**WHAT THE TASK REQUIRES:**
What is needed is an exact repetition of the lines below, from the first one through the one holding "will also help", with no pictures and nothing else.

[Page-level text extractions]

────────

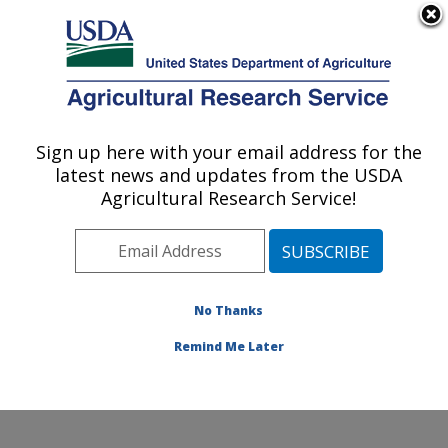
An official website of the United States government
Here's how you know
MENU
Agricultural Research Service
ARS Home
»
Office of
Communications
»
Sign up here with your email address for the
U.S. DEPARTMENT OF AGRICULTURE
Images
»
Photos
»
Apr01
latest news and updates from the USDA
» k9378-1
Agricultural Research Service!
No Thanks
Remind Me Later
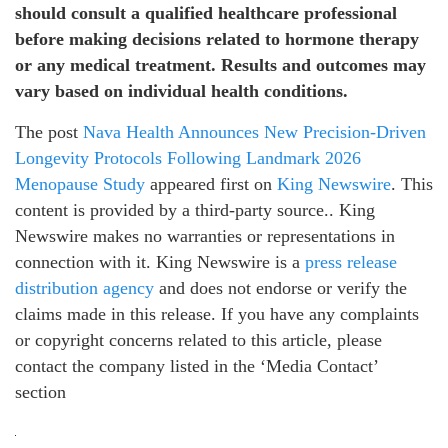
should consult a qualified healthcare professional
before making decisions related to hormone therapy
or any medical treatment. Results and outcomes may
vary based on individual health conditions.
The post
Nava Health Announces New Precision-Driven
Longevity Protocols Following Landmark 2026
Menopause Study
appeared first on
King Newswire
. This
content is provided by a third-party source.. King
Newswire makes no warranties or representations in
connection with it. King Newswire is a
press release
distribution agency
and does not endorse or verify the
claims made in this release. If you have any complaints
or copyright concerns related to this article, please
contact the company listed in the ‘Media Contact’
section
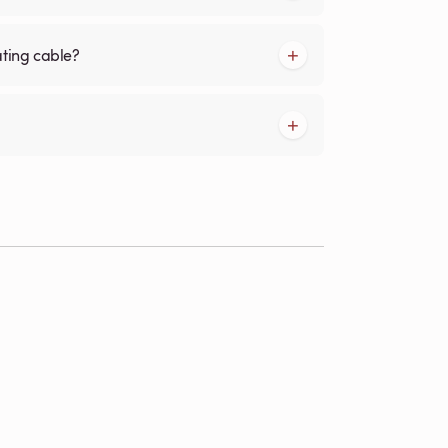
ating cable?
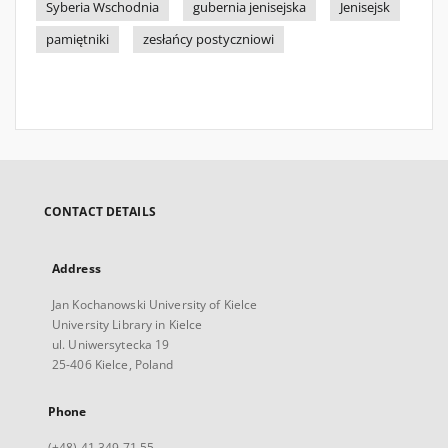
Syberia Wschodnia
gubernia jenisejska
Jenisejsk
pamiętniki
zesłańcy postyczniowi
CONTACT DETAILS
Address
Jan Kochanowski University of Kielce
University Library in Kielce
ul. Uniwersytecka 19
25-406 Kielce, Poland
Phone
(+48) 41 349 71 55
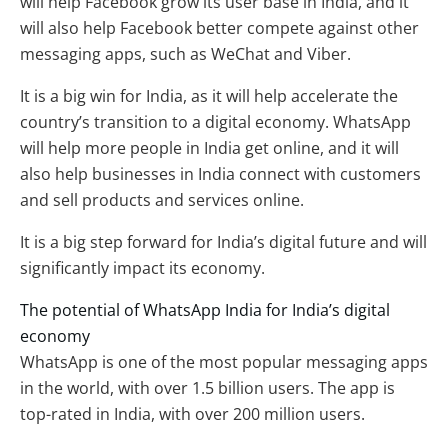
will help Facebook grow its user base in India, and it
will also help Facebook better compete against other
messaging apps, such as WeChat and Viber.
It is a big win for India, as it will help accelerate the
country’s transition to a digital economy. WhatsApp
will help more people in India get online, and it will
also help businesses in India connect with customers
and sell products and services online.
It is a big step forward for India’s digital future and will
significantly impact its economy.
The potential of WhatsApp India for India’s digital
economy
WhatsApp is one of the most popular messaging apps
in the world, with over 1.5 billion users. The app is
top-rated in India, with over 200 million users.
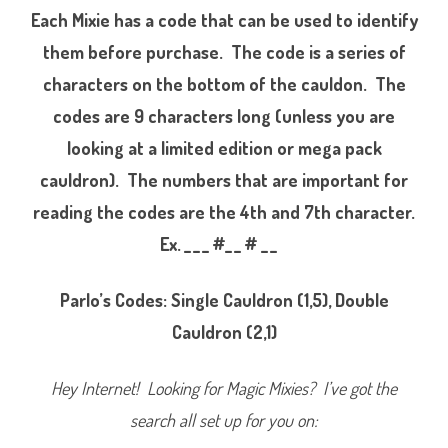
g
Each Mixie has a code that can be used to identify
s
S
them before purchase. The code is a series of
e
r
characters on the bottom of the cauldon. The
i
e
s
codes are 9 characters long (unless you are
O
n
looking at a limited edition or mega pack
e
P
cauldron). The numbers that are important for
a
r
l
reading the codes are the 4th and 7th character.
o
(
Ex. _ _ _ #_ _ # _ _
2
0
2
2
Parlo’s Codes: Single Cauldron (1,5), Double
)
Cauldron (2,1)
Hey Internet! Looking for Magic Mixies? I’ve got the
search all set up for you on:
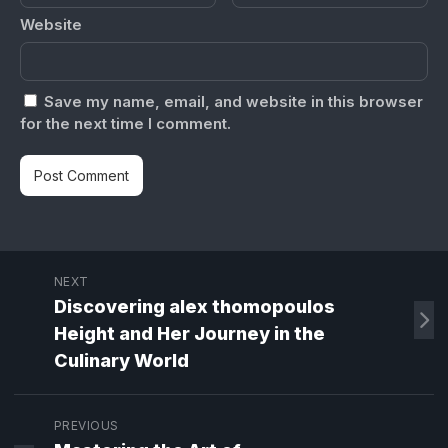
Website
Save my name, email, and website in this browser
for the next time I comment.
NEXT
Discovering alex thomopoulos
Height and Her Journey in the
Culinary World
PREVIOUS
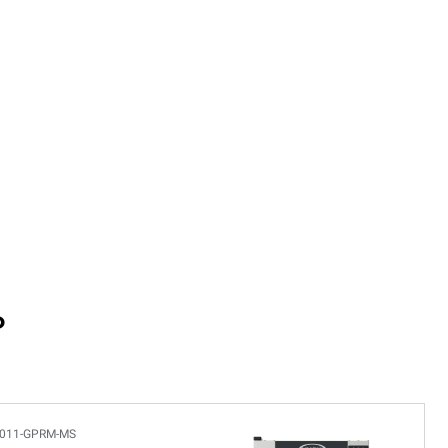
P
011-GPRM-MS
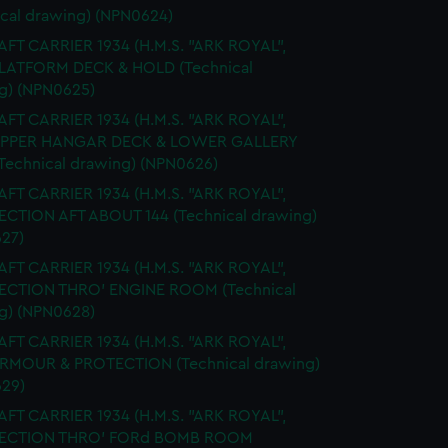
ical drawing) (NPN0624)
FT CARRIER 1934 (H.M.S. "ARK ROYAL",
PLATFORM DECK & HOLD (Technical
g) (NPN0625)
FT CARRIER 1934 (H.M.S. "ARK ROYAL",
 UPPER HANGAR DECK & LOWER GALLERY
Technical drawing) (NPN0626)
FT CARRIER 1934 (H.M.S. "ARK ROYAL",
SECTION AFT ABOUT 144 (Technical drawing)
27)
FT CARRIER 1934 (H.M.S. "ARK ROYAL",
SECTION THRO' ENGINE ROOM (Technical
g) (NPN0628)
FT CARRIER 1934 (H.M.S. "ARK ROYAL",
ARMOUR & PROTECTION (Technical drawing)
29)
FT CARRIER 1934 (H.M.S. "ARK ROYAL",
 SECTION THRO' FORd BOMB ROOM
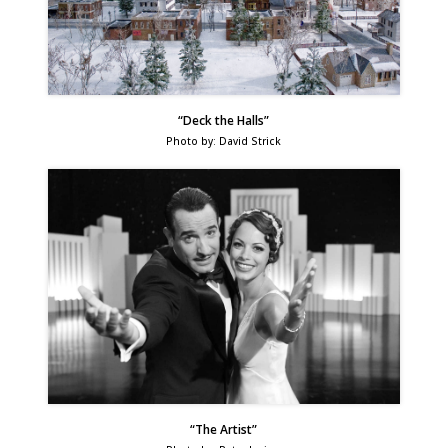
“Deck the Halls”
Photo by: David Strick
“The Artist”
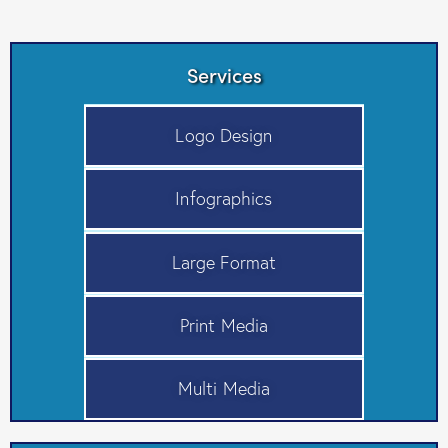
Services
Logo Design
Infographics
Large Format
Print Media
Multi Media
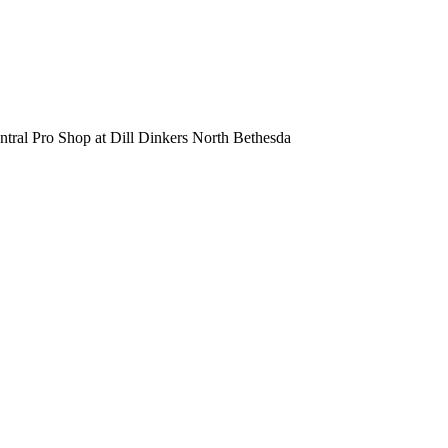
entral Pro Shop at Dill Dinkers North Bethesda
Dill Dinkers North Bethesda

────────

**PROBLEM SOLUTION:**
An official website of the United States government
Here's how you know
MENU
Agricultural Research Service
ARS Home
»
Office of
Communications
»
Sign up here with your email address for the
U.S. DEPARTMENT OF AGRICULTURE
Images
»
Photos
»
Apr01
latest news and updates from the USDA
» k9378-1
Agricultural Research Service!
No Thanks
Remind Me Later
should consult a qualified healthcare professional
before making decisions related to hormone therapy
or any medical treatment. Results and outcomes may
vary based on individual health conditions.
The post
Nava Health Announces New Precision-Driven
Longevity Protocols Following Landmark 2026
Menopause Study
appeared first on
King Newswire
. This
content is provided by a third-party source.. King
Newswire makes no warranties or representations in
connection with it. King Newswire is a
press release
distribution agency
and does not endorse or verify the
claims made in this release. If you have any complaints
or copyright concerns related to this article, please
contact the company listed in the ‘Media Contact’
section
ating cable?
Syberia Wschodnia
gubernia jenisejska
Jenisejsk
pamiętniki
zesłańcy postyczniowi
CONTACT DETAILS
Address
Jan Kochanowski University of Kielce
University Library in Kielce
ul. Uniwersytecka 19
25-406 Kielce, Poland
Phone
(+48) 41 349 71 55
will help Facebook grow its user base in India, and it
will also help Facebook better compete against other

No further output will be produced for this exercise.